QUELLO CHE NE EMERGE è uno scenario devastante ma accurato al millimetro, dove ogni virgola ha il suo preciso riscontro e nessuna frase necessita del condizionale. E allora, eccoli, i giovanissimi neonazi di Ordine Nuovo, sguinzagliati con i loro carichi di esplosivo da piazzare all’interno delle banche, nelle piazze e sui treni. Ed ecco gli ufficiali dei carabinieri che li istruivano dentro le caserme, e gli uomini dei servizi segreti che li aiutavano a fuggire all’estero mentre certi anarchici distratti cadevano giù dalle finestre delle questure. Una trama che si è ripetuta più volte, e che ci dice molto su quello che eravamo ma anche su quello che siamo. Biondani ha poi un’ulteriore intuizione: inspirandosi al «follow the money» di falconiana memoria, decide di mettersi sulle tracce dei depositi di armi e di esplosivi: dai «Nasco» di Gladio alle «collezioni private» rinvenute nelle soffitte dei nostri decoratissimi 007. È una prospettiva nuova, che parte dall’arma del delitto e dall’identikit istituzionale di chi ce l’aveva in custodia, collegando in modo ancor più palese i mandanti con gli esecutori – e facendo comprendere, se ancora ce ne fosse bisogno, perché sia i primi che i secondi sono riusciti il più delle volte a farla franca.

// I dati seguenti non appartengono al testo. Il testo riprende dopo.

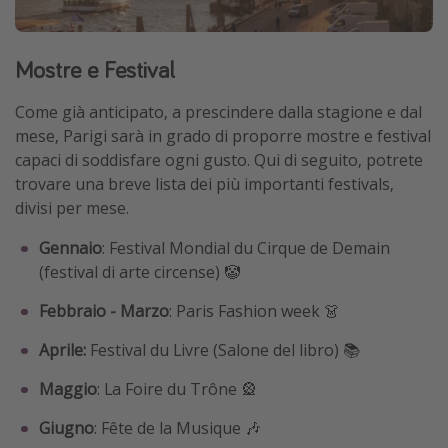
Mostre e Festival
Come già anticipato, a prescindere dalla stagione e dal
mese, Parigi sarà in grado di proporre mostre e festival
capaci di soddisfare ogni gusto. Qui di seguito, potrete
trovare una breve lista dei più importanti festivals,
divisi per mese.
Gennaio
: Festival Mondial du Cirque de Demain
(festival di arte circense) 🤡
Febbraio - Marzo
: Paris Fashion week 👗
Aprile:
Festival du Livre (Salone del libro) 📚
Maggio
: La Foire du Trône 🎡
Giugno
: Fête de la Musique 🎶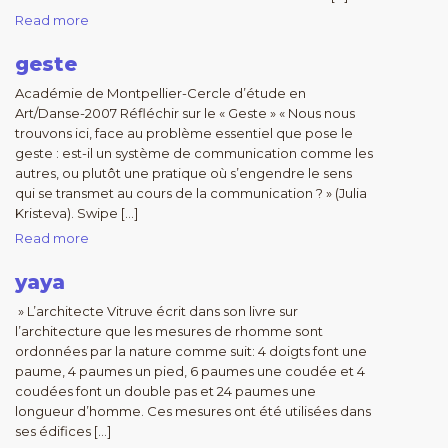
Read more
geste
Académie de Montpellier-Cercle d’étude en
Art/Danse-2007 Réfléchir sur le « Geste » « Nous nous
trouvons ici, face au problème essentiel que pose le
geste : est-il un système de communication comme les
autres, ou plutôt une pratique où s’engendre le sens
qui se transmet au cours de la communication ? » (Julia
Kristeva). Swipe […]
Read more
yaya
» L’architecte Vitruve écrit dans son livre sur
l’architecture que les mesures de rhomme sont
ordonnées par la nature comme suit: 4 doigts font une
paume, 4 paumes un pied, 6 paumes une coudée et 4
coudées font un double pas et 24 paumes une
longueur d’homme. Ces mesures ont été utilisées dans
ses édifices […]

La «ragazza» del titolo è l’ultima supertestimone del processo per la strage di Piazza della Loggia, e la sua vicenda è così incredibile e istruttiva che meriterebbe probabilmente un libro a parte. All’epoca aveva 17 anni ed era la fidanzata di Silvio Ferrari, il ventenne ordinovista che morì dilaniato dall’ordigno che egli stesso stava trasportando per le strade di Brescia nella notte del 19 maggio 1974, nove giorni prima dell’eccidio. Oggi, dopo decenni di impaurito silenzio, l’ormai ex ragazza ha finalmente deciso di parlare, infrangendo un voto di omertà che le ha permesso «per miracolo» – come lei stessa confida agli inquirenti – di avere salva la propria vita. «Silvio doveva essere l’autore di una strage al Blue Note», si legge nei verbali. E poi: «Avevamo parlato più volte di questo attentato nei mesi precedenti. L’attentato avrebbe aiutato la destra, o meglio, avrebbe aiutato a far venire in Italia un regime militare».

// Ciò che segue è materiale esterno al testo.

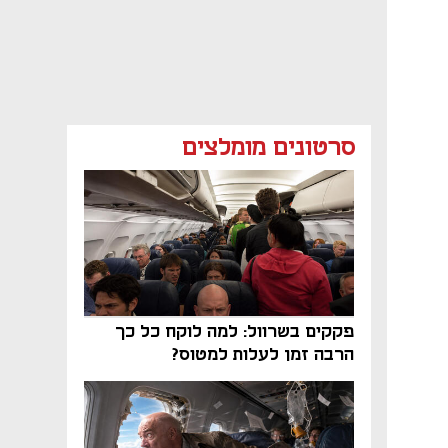
סרטונים מומלצים
פקקים בשרוול: למה לוקח כל כך
הרבה זמן לעלות למטוס?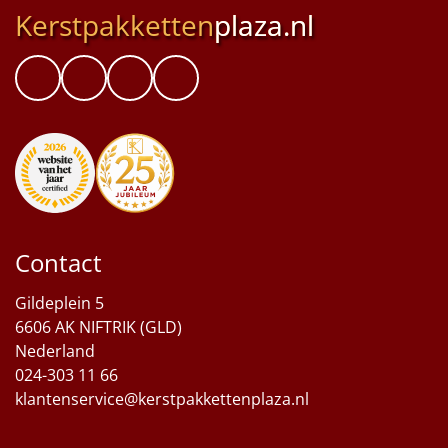
Kerstpakketten
plaza.nl
Contact
Gildeplein 5
6606 AK NIFTRIK (GLD)
Nederland
024-303 11 66
klantenservice@kerstpakkettenplaza.nl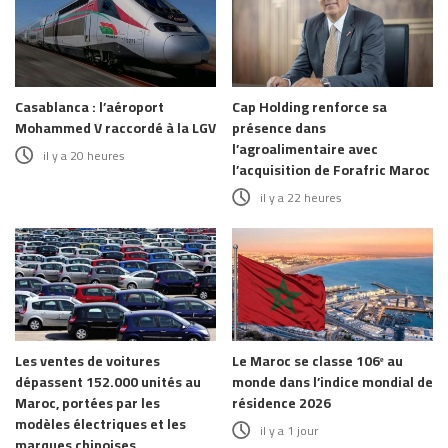
Casablanca : l’aéroport
Cap Holding renforce sa
Mohammed V raccordé à la LGV
présence dans
l’agroalimentaire avec
il y a 20 heures
l’acquisition de Forafric Maroc
il y a 22 heures
Les ventes de voitures
Le Maroc se classe 106ᵉ au
dépassent 152.000 unités au
monde dans l’indice mondial de
Maroc, portées par les
résidence 2026
modèles électriques et les
il y a 1 jour
marques chinoises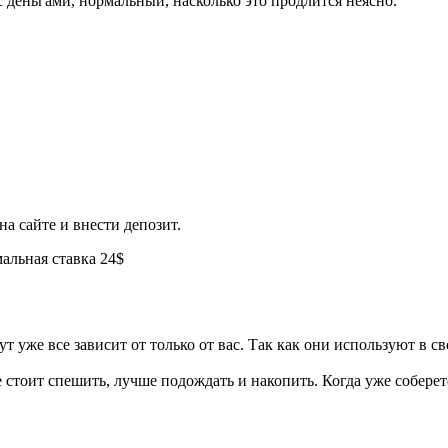
 деньгами, нормальный, насколько это продлится неясно.
на сайте и внести депозит.
альная ставка 24$
т уже все зависит от только от вас. Так как они используют в 
е стоит спешить, лучше подождать и накопить. Когда уже соберет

Ma i passaggi più clamorosi del suo racconto sono decisamente altri. Il progetto della strage al noto jazz club bresciano era stato approntato – sempre secondo la testimone – da alcuni ufficiali dei carabinieri guidati dall’allora capitano Francesco Delfino, che nel 2008 sarebbe stato rinviato a giudizio – e poi assolto – proprio per la strage di piazza della Loggia. «Silvio precisava che lui agiva per i carabinieri – dice la donna -, erano loro che volevano questo attentato».

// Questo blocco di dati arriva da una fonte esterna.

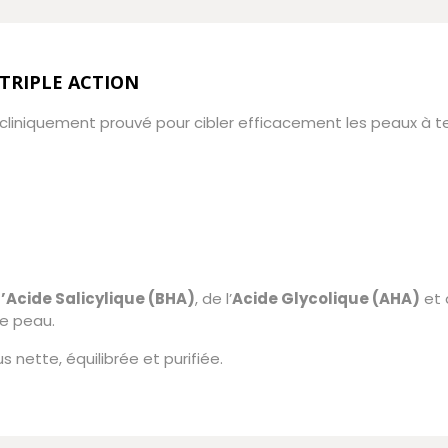
TRIPLE ACTION
cliniquement prouvé pour cibler efficacement les peaux à 
d’Acide Salicylique (BHA)
, de l’
Acide Glycolique (AHA)
et
de peau.
 nette, équilibrée et purifiée.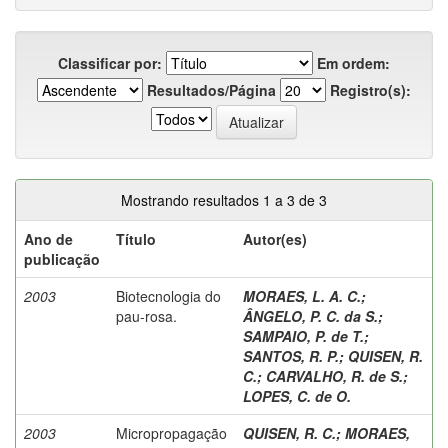
Classificar por:
Em ordem:
Resultados/Página
Registro(s):
Mostrando resultados 1 a 3 de 3
Ano de
Título
Autor(es)
publicação
2003
Biotecnologia do
MORAES, L. A. C.
;
pau-rosa.
ÂNGELO, P. C. da S.
;
SAMPAIO, P. de T.
;
SANTOS, R. P.
;
QUISEN, R.
C.
;
CARVALHO, R. de S.
;
LOPES, C. de O.
2003
Micropropagação
QUISEN, R. C.
;
MORAES,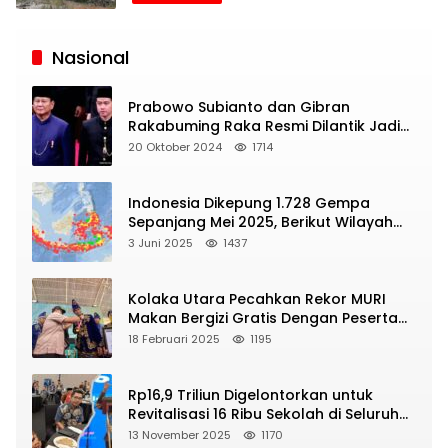
Siaran
Publik
Nasional
Prabowo Subianto dan Gibran
Rakabuming Raka Resmi Dilantik Jadi
Presiden dan Wapres RI
20 Oktober 2024
1714
Indonesia Dikepung 1.728 Gempa
Sepanjang Mei 2025, Berikut Wilayah
Yang Intens Diguncang!
3 Juni 2025
1437
Kolaka Utara Pecahkan Rekor MURI
Makan Bergizi Gratis Dengan Peserta
Terbanyak
18 Februari 2025
1195
Rp16,9 Triliun Digelontorkan untuk
Revitalisasi 16 Ribu Sekolah di Seluruh
Indonesia
13 November 2025
1170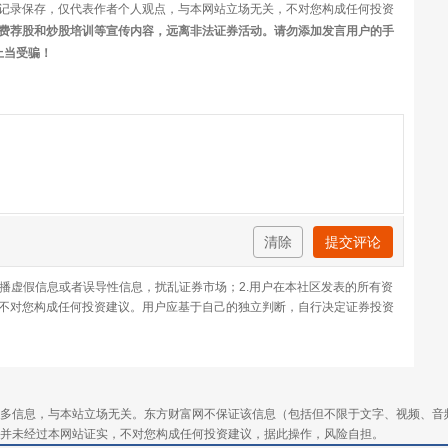
记录保存，仅代表作者个人观点，与本网站立场无关，不对您构成任何投资
费荐股和炒股培训等宣传内容，远离非法证券活动。请勿添加发言用户的手
上当受骗！
清除
提交评论
传播虚假信息或者误导性信息，扰乱证券市场；2.用户在本社区发表的所有资
不对您构成任何投资建议。用户应基于自己的独立判断，自行决定证券投资
多信息，与本站立场无关。东方财富网不保证该信息（包括但不限于文字、视频、音
并未经过本网站证实，不对您构成任何投资建议，据此操作，风险自担。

PER MESI, I NEOFASCISTI di Ordine Nuovo avrebbero avuto libero accesso alle caserme dell’Arma e della Nato, e più volte Silvio Ferrari avrebbe portato con sé proprio la sua fidanzata. Agli appuntamenti partecipava anche un altro ordinovista «ragazzino»: l’allora minorenne Marco Toffaloni, che è stato recentemente rinviato a giudizio con l’accusa di essere stato l’autore materiale dell’eccidio di Brescia. Stragisti e mandanti, per l’appunto – una storia che è necessario non smettere di raccontare.